The core of the lean model remains the same in the new edition. All businesses must define the "value" that they produce as the product that best suits customer needs. The leaders must then identify and clarify the "value stream," the nexus of actions to bring the product through problems solving, information management, and physical transformation tasks. Next, "lean enterprise" lines up suppliers with this value stream. "Flow" traces the product across departments. "Pull" then activates the flow as the business re-orients towards the pull of the customer's needs. Finally, with the company reengineered towards its core value in a flow process, the business re-orients towards "perfection," rooting out all the remaining muda (Japanese for "waste") in the system.
"Those manager's whose needs resonate with those described in the Lean Thinking case studies will find a host of practical guidelines for streamlining their processes and achieving manufacturing efficiencies," said business expert Patrick O'Kelley.
The authors begin by summarizing the five inherent principles in any lean system:
- Correctly specify value so you are providing what the customer actually wants
- Identify the value stream for each product family and remove the wasted steps that don't create value but do create muda (waste)
- Make the remaining value-creating steps flow continuously to drastically shorten throughput times
- Allow the customer to pull value from your rapid-response value streams as needed (rather than pushing products toward the customer on the basis of forecasts)
- Never relax until you reach perfection, which is the delivery of pure value instantaneously with zero muda. (The first part of Lean Thinking devotes a chapter to each of these principles.)

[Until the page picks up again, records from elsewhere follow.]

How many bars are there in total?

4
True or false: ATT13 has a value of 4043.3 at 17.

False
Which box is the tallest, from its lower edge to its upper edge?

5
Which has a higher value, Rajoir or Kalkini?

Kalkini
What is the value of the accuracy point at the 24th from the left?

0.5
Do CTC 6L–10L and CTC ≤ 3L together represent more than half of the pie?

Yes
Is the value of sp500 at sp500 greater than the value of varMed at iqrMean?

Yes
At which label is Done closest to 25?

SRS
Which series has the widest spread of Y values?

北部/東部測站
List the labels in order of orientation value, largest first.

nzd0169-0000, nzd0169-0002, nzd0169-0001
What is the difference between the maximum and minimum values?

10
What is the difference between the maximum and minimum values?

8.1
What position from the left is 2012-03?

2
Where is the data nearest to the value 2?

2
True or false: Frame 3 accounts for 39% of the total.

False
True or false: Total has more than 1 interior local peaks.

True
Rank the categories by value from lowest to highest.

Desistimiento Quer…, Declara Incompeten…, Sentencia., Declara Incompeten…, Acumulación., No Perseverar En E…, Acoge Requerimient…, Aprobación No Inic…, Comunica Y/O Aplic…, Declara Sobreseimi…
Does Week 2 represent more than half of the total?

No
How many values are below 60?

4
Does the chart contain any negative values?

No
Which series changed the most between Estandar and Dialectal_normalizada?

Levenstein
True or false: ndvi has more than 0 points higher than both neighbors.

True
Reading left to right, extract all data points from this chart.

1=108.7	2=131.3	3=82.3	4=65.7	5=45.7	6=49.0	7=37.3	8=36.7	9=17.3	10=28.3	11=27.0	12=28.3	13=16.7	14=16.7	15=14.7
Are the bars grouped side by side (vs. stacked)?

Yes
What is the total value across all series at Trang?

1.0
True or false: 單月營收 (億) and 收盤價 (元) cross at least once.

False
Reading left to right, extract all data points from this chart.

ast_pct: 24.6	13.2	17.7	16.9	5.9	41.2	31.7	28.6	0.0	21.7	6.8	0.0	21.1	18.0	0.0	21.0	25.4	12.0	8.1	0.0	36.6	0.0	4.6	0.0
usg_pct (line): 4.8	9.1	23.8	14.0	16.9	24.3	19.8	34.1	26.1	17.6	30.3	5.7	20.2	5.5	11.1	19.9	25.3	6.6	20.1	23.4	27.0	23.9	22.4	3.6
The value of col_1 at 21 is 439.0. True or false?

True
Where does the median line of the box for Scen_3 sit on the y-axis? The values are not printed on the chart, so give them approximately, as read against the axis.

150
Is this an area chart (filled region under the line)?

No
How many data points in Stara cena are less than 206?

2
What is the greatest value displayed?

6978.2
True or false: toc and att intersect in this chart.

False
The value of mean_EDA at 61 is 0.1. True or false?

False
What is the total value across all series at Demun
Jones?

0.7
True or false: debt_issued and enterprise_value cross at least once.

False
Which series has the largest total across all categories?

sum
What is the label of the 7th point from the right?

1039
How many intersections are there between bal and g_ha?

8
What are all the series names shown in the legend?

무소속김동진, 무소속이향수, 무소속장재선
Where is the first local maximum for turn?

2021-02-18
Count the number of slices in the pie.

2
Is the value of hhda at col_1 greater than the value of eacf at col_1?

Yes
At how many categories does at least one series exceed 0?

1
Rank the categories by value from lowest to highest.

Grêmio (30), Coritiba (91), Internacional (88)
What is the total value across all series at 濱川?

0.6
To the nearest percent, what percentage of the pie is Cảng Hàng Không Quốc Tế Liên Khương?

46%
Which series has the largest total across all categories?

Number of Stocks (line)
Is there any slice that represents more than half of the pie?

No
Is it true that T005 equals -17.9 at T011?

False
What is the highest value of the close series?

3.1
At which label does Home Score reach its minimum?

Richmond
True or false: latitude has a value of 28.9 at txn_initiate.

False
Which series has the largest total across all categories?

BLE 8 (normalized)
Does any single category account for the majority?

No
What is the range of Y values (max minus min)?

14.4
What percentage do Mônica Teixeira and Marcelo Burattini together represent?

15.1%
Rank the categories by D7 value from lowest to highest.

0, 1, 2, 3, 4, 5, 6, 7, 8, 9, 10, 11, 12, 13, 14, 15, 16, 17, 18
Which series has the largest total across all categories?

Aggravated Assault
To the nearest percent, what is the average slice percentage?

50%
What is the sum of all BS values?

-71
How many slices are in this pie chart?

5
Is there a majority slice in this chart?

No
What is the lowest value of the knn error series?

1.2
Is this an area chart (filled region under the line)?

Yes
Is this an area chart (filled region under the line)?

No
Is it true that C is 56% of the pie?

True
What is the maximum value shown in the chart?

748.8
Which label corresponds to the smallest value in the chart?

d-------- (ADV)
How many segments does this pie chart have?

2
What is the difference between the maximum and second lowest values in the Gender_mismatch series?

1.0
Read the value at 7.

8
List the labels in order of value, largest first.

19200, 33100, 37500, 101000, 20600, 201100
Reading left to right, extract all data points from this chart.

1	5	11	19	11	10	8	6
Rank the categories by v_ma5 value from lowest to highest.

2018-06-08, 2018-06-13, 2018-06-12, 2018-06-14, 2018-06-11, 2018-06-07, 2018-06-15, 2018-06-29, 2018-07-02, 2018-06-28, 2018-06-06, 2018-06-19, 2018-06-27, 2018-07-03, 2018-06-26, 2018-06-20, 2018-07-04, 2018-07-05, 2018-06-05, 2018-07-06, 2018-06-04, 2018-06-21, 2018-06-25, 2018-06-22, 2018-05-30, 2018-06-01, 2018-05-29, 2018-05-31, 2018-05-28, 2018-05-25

Based on these cases and many others as well, the authors summarize in the last part of Lean Thinking the necessary steps in the necessary sequence to apply lean thinking successfully in your business. They pay special attention to the need to map product-family value streams at the outset in order to identify the most important areas for improvement and to avoid wasted effort on activities that may be technically challenging but which are of little importance to your business.
Lean Thinking has sold more than 300,000 copies in the English language hardcover version alone because it's an indispensable companion for every manager making the lean journey.